I think what we would need to do in PEFT is to apply the same mapping as in this PR to the PEFT checkpoint. I'm not sure if we have access to key_mapping inside of PeftModel.from_pretrained though, help would be appreciated.
Thanks for investigating !
In the main lib, conversion is done by hard coding a list of model for which we want to use their specified mapping attribute (_checkpoint_conversion_mapping). I'm guessing you could take the same list (called VLMs), and apply the mapping from the base model in the same way automatically ? Having a key_mapping argument might ofc also help non standard use cases.
This might be a bit independent from this PR though since it's in PEFT code ? The code I sent should be fixed by just merging this PR (backward compatibility at least)
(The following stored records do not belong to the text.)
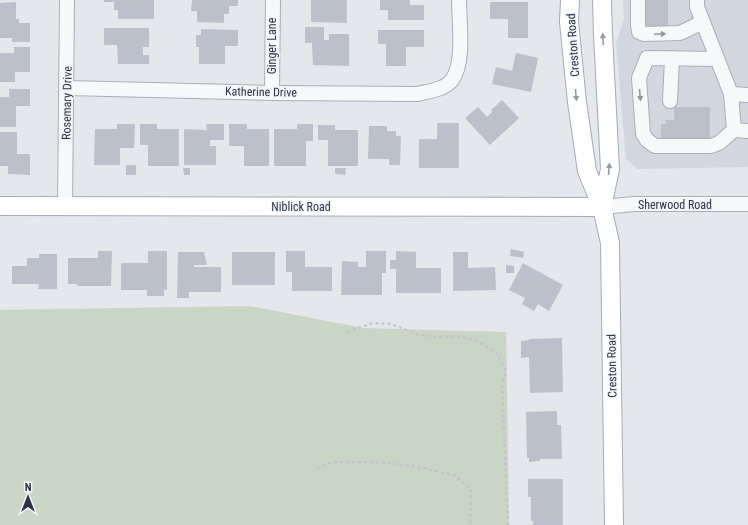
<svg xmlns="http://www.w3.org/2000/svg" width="748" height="525" viewBox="0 0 748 525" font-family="'Roboto Condensed',sans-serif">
<rect width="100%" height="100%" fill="#e4e7ec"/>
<polygon fill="#d2d6de" points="623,0 748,0 748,167 638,169 626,159 616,43 624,19"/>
<polygon fill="#c9d6c5" points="250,306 363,328 506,332 509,525 0,525 0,310"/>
<g fill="#bbc0ca">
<polygon points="104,0 154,0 154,19 118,19 118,10 114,10 114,2 104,2"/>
<polygon points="192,0 238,0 238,6 229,6 229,14 224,14 224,23 197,22 197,11 191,11"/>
<polygon points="311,0 347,0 347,23 311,22"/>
<polygon points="380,0 410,0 410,5 424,5 424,20 388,20 388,10 380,10"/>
<rect x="643" y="0" width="25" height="27"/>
<polygon points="16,2 16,19 19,19 19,23 30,23 30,42 12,42 12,38 0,38 0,3"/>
<polygon points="490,2 528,2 528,38 508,38 508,19 490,19"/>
<polygon points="305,27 324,27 324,40 329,40 329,34 349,34 349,66 313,65 312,43 305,43"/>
<polygon points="104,28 149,28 149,47 143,47 143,55 149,55 149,64 118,64 117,45 104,45"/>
<polygon points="201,29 238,30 238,46 225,46 225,64 199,64 199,47 196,47 196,35 201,35"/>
<polygon points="378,30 424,30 424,47 406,47 406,66 386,66 386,44 378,44"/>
<polygon points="14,47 30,47 30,72 15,72 15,82 0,82 0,53 14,53"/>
<polygon points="516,53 538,58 531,92 492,84 496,67 512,71"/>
<polygon points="9,89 30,89 30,106 16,106 16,127 0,127 0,97 9,97"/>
<polygon points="502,100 519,118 490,145 465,118 478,107 487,117 492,112 491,110"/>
<polygon points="674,107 710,107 710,143 661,143 661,124 666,124 666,120 674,120"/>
<polygon points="437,123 459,123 459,168 419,168 419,139 437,139"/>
<polygon points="117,124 135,124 134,148 120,148 120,165 94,165 95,129 117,129"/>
<polygon points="140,124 157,124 157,129 179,129 179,166 148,166 148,145 140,145"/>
<polygon points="206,124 224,124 224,140 210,140 210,146 216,146 216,165 184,165 184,129 207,130"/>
<polygon points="229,124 247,124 247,129 269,129 269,166 244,166 244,146 229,146"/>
<polygon points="297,124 313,124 313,141 306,141 306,166 274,166 274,129 297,129"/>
<polygon points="318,125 335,125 335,130 358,130 358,166 328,166 328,140 318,140"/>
<polygon points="369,126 387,126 387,131 396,131 396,136 401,136 400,165 389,165 389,159 368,159"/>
<polygon points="0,132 17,132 17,154 30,154 30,175 8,174 8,166 0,166"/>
<rect x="126" y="165" width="10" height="10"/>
<polygon points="183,168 190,168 190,175 184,175"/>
<polygon points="335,168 346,168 345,175 335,174"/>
<polygon points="511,249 524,252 523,258 510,256"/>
<polygon points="98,251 112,251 111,286 77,286 77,284 68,284 68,258 98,258"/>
<polygon points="148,251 167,251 167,290 164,290 164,296 147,296 147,290 121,290 121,263 148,263"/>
<polygon points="286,251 305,251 305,267 332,267 332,291 292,291 292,272 286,272"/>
<polygon points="366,251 386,251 386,273 382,273 382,295 341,295 342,261 358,262 358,267 366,267"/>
<polygon points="396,251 416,252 416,268 441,268 441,293 396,293 396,269 390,269 390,260 396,260"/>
<polygon points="178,252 204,252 207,265 194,265 194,267 221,267 221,292 189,292 189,298 177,298"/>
<rect x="232" y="252" width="43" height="33"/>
<polygon points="453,252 468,252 468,268 495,267 496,290 453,291"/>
<polygon points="39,254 57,254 57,289 38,289 39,284 12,284 12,266 27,266 27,258 39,258"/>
<polygon points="523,263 563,285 549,311 538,304 534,311 522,304 525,298 509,290"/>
<polygon points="506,265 514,266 514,273 506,273"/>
<polygon points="562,338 563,392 530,393 529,357 521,358 521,341 529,340 529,339"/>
<polygon points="557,411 557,425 561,425 562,459 540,459 540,461 529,462 529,458 527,458 526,412"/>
<polygon points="528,479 563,479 563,525 533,525 533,521 531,521 531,497 528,497"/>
</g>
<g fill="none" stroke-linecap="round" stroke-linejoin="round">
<g stroke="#a9aeb7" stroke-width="16">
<g id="minor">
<polyline points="638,0 638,25 639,32 644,34 680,33 703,22"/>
<polyline points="697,0 697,7 731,94 734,130"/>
<polyline points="717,59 647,58 639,78 643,134 647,140 655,146 711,146 719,143 734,130 748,131"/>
<path d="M67 88 272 93 417 94C429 91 444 90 452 80 465 63 459 21 459 0"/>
<polyline points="272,93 273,0"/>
<polyline points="731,94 748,95"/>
<polyline points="670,101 672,58"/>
<polyline points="65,207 67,0"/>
<polyline points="602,207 634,204 748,204"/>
</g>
</g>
<g stroke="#a3abb8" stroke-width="20">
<g id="major">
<polyline points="570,0 569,22 577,102 587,171 602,207 610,243 614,525"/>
<polyline points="0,206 602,207"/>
<polyline points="602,207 610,169 603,35 602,0"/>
</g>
</g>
<g stroke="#c2c5cb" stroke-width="2.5" stroke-dasharray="3 3" stroke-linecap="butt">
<polyline points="347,332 373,323 391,324 419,335 443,337 457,336 477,341 496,352 506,370 502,386 508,525"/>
<polyline points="317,468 332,462 377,462 418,467 454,475 471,489 470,521 468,525"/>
</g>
<use href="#minor" stroke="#f7f8fa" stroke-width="14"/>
<use href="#major" stroke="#fff" stroke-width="18"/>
</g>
<defs><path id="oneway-solid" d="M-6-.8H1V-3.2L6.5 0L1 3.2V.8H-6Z"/></defs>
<g fill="#9196a0">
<use href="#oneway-solid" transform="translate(660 34) rotate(-2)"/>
<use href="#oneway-solid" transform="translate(640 95) rotate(85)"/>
</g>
<g fill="#959aa2">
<use href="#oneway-solid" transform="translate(603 39) rotate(-93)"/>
<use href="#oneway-solid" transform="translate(576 95) rotate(85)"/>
<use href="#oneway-solid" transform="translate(609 169) rotate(-85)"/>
</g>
<g text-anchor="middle" stroke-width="3" stroke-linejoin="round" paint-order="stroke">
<g font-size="12" fill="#2b3445" stroke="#f4f6f9">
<text transform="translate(573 45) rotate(-94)" y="4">Creston Road</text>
<text transform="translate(272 46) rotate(-90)" y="4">Ginger Lane</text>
<text transform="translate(261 92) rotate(1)" y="4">Katherine Drive</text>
<text transform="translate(67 103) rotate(-89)" y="4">Rosemary Drive</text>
<text x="675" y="209">Sherwood Road</text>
<text x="301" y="211">Niblick Road</text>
<text transform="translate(612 366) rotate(-91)" y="4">Creston Road</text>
</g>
</g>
<g transform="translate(28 497)" stroke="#f4f6f9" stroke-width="3" paint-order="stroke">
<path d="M0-3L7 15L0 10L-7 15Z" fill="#2b3445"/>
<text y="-6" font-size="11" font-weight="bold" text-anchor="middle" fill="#2b3445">N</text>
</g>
</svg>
I'm guessing you could take the same list (called VLMs), and apply the mapping from the base model in the same way automatically ?
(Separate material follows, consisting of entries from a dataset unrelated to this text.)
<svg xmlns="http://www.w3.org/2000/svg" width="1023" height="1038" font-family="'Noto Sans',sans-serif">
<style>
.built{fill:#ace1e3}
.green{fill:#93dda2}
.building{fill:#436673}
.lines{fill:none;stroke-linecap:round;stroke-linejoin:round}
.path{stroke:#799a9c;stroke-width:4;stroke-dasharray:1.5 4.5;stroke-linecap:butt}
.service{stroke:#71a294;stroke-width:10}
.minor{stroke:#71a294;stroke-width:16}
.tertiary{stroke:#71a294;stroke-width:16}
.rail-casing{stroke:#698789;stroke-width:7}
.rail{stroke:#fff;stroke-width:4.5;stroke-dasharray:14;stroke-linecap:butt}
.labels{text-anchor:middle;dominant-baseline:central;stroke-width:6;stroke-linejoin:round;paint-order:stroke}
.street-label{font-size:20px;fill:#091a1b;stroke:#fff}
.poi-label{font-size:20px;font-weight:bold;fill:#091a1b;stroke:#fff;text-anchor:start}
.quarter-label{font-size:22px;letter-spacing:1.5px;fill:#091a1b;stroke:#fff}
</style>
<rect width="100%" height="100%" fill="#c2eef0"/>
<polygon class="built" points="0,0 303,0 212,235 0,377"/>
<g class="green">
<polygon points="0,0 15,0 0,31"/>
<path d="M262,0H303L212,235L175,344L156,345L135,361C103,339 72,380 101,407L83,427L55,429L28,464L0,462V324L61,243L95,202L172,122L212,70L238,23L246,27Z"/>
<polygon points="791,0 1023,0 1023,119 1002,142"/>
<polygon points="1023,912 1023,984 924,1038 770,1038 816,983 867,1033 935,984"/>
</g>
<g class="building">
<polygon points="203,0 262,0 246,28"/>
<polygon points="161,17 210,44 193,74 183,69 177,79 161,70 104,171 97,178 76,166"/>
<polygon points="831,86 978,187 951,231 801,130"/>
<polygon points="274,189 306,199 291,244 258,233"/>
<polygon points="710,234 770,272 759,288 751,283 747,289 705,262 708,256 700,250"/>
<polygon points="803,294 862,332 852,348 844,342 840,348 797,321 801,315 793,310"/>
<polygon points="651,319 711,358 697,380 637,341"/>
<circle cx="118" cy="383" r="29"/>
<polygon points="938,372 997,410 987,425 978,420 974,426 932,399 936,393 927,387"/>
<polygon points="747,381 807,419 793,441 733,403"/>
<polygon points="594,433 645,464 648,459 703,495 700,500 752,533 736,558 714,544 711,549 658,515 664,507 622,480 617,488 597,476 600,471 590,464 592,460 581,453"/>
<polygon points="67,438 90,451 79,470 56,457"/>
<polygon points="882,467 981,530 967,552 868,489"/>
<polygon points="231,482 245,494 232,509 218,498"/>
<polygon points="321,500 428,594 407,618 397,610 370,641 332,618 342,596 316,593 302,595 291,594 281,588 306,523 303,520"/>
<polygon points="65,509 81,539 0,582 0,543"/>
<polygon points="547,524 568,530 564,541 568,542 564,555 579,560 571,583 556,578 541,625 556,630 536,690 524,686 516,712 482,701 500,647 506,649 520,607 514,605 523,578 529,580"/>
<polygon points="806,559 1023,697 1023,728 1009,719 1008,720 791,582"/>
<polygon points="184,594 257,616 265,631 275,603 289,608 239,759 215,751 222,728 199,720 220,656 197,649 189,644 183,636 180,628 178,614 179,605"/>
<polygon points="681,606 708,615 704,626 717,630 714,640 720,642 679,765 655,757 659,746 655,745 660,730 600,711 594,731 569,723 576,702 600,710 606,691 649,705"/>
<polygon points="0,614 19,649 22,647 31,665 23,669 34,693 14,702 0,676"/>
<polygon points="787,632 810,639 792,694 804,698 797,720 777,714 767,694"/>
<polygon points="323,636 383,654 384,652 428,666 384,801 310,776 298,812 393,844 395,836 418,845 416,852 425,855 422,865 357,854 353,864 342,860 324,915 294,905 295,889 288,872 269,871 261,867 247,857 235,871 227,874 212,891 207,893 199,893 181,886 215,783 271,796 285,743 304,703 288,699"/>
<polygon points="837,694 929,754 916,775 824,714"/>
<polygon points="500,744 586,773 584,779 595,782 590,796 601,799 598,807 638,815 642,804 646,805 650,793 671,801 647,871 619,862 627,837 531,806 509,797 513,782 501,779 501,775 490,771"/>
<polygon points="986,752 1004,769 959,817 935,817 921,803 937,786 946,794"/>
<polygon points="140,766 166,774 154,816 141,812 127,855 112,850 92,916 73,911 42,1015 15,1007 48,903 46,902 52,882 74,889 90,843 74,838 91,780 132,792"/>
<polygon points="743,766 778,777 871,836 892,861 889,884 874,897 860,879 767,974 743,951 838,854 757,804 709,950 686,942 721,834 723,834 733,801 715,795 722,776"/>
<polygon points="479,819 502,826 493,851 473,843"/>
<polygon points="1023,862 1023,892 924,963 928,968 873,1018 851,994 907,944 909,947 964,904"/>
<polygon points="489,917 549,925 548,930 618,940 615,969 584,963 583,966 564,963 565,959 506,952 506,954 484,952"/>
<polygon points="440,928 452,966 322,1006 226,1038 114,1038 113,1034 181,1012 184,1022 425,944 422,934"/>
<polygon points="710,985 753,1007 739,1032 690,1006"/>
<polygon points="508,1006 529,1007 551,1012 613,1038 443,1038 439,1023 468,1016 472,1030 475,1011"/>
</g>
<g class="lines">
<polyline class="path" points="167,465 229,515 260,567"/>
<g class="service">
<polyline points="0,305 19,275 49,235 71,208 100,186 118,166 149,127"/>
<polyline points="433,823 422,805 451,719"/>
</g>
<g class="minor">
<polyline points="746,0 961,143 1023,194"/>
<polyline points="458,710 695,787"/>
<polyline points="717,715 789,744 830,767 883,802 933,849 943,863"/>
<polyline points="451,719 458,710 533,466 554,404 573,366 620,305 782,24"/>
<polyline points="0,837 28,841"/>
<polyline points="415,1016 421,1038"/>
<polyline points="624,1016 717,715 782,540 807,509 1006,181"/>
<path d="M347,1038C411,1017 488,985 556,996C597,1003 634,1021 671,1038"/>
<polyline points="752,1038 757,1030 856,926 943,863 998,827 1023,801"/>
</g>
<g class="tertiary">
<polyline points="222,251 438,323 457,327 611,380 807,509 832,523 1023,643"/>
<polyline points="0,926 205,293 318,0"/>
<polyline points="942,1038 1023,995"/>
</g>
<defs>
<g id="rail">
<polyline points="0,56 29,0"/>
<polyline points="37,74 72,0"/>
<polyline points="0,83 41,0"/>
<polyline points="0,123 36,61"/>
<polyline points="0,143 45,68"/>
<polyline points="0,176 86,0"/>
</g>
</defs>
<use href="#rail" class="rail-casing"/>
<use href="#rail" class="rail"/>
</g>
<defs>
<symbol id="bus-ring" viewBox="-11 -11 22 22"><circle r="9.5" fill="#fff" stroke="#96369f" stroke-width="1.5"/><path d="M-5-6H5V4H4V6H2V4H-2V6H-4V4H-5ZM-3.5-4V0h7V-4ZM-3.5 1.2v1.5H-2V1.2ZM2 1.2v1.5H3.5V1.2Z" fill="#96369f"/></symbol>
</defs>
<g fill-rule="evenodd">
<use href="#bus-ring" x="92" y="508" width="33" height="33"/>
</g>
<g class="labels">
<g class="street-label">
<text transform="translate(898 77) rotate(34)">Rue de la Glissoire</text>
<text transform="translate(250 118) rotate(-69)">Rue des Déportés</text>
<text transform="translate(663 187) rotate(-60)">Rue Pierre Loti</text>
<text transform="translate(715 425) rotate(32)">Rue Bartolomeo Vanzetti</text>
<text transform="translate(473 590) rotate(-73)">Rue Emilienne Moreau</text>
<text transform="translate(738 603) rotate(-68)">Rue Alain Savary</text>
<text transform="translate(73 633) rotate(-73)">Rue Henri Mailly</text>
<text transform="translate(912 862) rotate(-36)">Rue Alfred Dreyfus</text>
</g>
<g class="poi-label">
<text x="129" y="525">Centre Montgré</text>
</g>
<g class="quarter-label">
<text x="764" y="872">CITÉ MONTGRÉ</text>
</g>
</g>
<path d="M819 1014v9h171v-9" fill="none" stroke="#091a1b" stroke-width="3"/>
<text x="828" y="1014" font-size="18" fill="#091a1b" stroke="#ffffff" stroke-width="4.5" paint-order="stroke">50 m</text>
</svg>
Yes, this is true, I prototyped a patch that does that and it indeed works, making #37033 backwards compatible with older checkpoints. However, this still leaves the problem of using a checkpoint from after #37033 with a transformers version from before (forwards compatibility). This doesn't work as the (inverse) mapping does not exist in older transformers versions. I also don't think that there is a nice way to detect this so that we can instruct users to upgrade transformers, we could only try to make guesses. IMO this is not very nice, as I imagine this could be a real issue for users. @zucchini-nlp do you have an idea how to address this?
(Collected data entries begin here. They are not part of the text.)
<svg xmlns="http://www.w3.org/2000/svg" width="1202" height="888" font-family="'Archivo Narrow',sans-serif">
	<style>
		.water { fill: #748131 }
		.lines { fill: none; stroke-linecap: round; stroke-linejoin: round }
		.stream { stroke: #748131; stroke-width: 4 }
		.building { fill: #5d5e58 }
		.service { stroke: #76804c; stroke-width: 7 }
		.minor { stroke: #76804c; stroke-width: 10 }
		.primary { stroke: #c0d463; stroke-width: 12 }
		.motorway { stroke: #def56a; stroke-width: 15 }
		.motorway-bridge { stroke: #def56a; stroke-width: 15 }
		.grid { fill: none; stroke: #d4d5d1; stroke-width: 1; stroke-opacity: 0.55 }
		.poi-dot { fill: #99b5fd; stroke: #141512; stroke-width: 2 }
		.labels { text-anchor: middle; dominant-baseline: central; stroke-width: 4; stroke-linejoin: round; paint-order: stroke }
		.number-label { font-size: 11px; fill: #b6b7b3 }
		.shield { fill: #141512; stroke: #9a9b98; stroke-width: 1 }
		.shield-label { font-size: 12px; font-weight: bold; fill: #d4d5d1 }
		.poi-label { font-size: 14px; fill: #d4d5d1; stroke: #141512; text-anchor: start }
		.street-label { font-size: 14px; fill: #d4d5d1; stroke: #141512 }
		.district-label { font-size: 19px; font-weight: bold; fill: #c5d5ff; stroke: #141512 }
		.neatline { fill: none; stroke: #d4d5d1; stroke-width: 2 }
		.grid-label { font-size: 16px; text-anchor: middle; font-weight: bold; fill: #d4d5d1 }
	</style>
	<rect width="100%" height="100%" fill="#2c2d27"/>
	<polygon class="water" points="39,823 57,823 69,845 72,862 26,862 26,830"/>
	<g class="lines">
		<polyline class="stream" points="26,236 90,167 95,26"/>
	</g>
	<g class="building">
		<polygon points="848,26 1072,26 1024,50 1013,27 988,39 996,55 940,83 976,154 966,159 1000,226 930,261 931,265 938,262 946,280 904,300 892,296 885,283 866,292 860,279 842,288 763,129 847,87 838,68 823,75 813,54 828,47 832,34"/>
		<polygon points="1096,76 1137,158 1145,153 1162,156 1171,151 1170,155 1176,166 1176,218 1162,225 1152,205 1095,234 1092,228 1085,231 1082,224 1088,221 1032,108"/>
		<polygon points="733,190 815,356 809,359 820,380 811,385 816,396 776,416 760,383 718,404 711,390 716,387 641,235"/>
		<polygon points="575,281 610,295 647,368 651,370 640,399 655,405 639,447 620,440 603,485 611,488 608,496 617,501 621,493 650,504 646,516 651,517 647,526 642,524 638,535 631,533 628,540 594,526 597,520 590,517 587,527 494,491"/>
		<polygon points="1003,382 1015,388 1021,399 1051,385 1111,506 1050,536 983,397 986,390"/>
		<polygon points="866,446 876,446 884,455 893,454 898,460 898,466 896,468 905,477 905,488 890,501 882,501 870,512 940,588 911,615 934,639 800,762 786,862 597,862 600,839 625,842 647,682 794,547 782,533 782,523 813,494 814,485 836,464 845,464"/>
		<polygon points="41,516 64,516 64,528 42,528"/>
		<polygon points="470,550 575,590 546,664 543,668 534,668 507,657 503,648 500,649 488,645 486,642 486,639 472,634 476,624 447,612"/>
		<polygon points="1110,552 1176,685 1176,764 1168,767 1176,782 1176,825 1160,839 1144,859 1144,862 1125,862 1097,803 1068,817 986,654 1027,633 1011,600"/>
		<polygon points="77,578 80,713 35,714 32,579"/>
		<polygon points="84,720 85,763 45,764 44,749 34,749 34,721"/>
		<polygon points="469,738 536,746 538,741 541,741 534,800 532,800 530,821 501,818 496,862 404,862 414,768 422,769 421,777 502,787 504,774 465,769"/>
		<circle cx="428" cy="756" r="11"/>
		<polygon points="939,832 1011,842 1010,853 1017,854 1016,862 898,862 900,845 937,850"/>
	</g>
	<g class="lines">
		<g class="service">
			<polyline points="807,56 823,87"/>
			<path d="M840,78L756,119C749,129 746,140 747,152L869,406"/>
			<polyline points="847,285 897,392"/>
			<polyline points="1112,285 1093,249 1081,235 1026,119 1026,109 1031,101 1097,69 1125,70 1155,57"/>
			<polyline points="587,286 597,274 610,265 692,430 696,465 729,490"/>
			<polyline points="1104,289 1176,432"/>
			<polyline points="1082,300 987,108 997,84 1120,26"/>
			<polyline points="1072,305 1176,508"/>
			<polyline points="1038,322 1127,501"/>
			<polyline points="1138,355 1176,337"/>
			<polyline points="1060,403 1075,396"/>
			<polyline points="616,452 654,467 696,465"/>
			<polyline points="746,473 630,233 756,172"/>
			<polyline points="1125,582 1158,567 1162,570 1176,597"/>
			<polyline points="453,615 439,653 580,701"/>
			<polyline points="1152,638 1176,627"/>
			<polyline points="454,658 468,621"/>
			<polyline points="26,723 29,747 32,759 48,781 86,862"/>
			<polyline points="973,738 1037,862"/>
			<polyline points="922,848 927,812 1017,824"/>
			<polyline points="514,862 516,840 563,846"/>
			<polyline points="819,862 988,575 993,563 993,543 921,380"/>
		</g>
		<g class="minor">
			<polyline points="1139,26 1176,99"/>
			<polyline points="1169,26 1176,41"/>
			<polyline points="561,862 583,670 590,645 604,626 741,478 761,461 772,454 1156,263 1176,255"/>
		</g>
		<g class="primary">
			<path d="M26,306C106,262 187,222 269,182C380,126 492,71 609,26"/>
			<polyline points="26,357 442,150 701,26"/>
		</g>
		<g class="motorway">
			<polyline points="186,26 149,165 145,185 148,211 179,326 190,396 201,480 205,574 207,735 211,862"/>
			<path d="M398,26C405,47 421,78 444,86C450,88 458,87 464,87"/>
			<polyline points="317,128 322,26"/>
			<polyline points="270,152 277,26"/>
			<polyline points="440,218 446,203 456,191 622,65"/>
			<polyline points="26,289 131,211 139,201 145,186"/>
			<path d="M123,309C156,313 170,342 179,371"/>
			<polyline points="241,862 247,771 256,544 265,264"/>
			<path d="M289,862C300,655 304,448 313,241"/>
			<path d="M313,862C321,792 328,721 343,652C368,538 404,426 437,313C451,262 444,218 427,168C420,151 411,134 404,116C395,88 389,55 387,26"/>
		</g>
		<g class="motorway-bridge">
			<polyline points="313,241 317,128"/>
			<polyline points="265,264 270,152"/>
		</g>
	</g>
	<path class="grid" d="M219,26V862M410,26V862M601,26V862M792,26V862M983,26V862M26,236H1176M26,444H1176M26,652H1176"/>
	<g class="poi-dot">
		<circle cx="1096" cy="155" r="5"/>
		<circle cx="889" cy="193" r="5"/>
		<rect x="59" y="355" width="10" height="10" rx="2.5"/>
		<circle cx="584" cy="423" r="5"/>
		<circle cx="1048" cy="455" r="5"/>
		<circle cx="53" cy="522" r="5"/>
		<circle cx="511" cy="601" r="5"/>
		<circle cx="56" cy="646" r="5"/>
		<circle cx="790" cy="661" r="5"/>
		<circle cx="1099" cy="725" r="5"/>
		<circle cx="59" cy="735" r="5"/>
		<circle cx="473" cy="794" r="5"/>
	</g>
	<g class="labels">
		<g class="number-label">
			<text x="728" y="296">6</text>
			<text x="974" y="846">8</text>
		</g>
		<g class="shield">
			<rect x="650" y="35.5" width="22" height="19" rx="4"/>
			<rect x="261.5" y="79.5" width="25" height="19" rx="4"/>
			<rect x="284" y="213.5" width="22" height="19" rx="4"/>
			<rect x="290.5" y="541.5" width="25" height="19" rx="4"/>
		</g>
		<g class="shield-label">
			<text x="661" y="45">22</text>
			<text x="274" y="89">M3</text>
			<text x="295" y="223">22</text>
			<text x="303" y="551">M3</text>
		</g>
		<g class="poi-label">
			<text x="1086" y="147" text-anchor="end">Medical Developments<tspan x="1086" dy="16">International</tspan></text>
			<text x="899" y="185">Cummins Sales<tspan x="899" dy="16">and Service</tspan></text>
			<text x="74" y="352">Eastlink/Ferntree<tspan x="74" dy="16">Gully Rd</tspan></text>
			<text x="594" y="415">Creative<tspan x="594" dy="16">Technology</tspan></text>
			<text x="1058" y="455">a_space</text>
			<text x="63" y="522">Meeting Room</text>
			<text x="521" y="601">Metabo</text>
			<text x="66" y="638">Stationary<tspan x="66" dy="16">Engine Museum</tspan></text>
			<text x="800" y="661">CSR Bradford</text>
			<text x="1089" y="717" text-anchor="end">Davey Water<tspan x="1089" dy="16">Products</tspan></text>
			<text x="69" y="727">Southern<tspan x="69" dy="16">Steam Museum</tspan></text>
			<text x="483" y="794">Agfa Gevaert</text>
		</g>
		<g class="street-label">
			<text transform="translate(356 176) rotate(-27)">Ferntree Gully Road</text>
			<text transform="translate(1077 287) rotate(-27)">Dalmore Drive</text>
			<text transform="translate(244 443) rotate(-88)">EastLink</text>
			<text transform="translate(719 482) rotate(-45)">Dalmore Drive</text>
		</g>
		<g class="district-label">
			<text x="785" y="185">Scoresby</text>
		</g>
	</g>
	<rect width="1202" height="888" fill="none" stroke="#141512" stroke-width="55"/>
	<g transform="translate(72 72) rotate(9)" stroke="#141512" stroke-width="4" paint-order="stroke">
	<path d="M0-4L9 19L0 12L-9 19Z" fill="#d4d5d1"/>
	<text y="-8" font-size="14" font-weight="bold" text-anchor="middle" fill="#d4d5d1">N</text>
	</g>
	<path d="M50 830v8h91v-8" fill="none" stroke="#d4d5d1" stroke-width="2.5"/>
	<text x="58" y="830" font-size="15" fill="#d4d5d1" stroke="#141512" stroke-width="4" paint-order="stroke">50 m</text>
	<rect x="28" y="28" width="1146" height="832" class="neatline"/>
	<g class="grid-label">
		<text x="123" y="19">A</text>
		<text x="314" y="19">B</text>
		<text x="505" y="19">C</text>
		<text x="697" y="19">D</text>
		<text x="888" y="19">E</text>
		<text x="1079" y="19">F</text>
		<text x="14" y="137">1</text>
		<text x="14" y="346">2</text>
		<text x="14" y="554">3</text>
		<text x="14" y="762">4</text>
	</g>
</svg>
This might be a bit independent from this PR though since it's in PEFT code ?
Yes, sorry for spamming this PR. I can create a separate issue.
Very cool ! Haha no problem at all ofc, I wasn't sure actually since I didn't quite look at the extent of the scope of the "integrations.peft" transformers code. Thanks a ton for looking into all of this !
I created a PR to address this in PEFT: https://github.com/huggingface/peft/pull/2574. I used fake mini models to mimic the old and new model architectures for testing. The tests are still failing because of the issue I mentioned above.
Hello @zucchini-nlp , any news ?
Let's wait for a core maintainer's review, ping @Cyrilvallez :)
Thanks a lot for taking a look @Cyrilvallez ! Do you have any further comments @zucchini-nlp ?